If you’re resetting because of a persistent software issue, how to flash a phone covers more drastic options if a standard reset doesn’t fix the problem.
#Bottom Line
Start with Google One backup. Turn it on now if it isn’t already. It covers the essentials for 90% of users with zero extra configuration.
Before any factory reset or phone upgrade, run a manual backup and verify the timestamp before you wipe anything. If you need login states preserved or want a full offline copy, pair Google backup with a one-time ADB or Smart Switch backup to your PC. That combination covers every realistic failure scenario.
#Frequently Asked Questions
#Do I need to root my Android to back up apps?
No rooting needed. Google One, ADB, and Smart Switch all work without it.
#How often does Google automatically back up my Android?
Daily, when your phone is charging and on Wi-Fi overnight. According to Google’s documentation, the maximum gap between automatic backups is 24 hours. If there’s nothing new to sync, the backup completes in under a minute and you won’t notice it running. On our Galaxy S24, the daily incremental backup averaged about 45 seconds.

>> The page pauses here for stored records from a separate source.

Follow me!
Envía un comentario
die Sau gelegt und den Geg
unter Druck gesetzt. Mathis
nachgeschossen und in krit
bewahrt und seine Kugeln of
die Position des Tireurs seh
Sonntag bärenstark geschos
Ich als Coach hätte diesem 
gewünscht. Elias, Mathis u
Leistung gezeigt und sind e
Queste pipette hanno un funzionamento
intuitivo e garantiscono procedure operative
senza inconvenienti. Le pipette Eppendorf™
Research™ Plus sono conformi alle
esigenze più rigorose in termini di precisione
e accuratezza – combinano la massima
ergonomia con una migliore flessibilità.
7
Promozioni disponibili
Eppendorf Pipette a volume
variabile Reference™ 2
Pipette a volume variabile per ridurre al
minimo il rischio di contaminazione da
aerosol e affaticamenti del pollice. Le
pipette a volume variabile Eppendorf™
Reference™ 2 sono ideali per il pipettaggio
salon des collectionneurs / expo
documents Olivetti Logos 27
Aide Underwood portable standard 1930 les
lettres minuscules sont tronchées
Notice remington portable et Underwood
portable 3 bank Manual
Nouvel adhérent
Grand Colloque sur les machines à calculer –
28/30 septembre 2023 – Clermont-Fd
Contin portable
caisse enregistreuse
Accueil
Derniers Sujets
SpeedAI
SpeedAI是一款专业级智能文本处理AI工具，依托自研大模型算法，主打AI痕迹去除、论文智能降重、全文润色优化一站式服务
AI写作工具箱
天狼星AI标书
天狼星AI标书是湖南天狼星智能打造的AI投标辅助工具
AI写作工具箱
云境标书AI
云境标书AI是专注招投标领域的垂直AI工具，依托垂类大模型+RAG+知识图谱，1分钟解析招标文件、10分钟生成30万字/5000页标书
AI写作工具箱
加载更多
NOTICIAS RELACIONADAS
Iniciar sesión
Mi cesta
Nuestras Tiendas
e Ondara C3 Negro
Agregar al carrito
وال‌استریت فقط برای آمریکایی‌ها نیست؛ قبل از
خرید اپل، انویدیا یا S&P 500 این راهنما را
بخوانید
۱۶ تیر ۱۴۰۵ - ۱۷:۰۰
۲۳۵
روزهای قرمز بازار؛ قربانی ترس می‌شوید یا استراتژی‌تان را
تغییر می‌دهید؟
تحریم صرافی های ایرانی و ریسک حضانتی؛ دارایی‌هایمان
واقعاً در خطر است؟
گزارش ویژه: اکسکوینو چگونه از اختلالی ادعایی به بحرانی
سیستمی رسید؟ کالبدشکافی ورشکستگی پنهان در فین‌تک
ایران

#Will my app logins transfer when I restore to a new phone?
Some will, some won’t. Google accounts and many social apps (Instagram, Facebook, YouTube) stay logged in after restore. Banking apps, two-factor authenticator apps, and most fintech apps require you to re-authenticate for security reasons. Plan for about 10-15 minutes of re-logging in after restoring to a new device.
#Can I back up Android apps to a USB drive directly?
Not natively. Use ADB to back up to your PC, then move the file to a USB drive. That two-step approach is reliable.
#How long does an Android backup and restore take?
Google backup for a new device with 50-60 apps takes 5-10 minutes. ADB backups run 15-30 minutes for 30-50GB over USB. Restoring via Google takes 10-20 minutes for the initial setup, with apps continuing in the background for up to an hour. On our Pixel 8 restore (58 apps, 12GB), the phone was usable in 15 minutes.
#What happens if I run out of Google Drive storage during backup?
Backups stop. The free tier is 15GB shared across Gmail, Drive, and device backups. Check drive.google.com/settings and delete old device backups from phones you no longer use.
#Does a Google backup include photos and videos?
Photos and videos are backed up by Google Photos, not the device backup. They’re separate services. Make sure Google Photos is also turned on (Settings > Google > Photos) if you want your media backed up. Google Photos backups are counted separately toward your 15GB free storage limit.
#Can I restore a backup to a different Android phone brand?
Yes, Google One backups work across any Android brand. Samsung Smart Switch only works within Samsung’s own devices.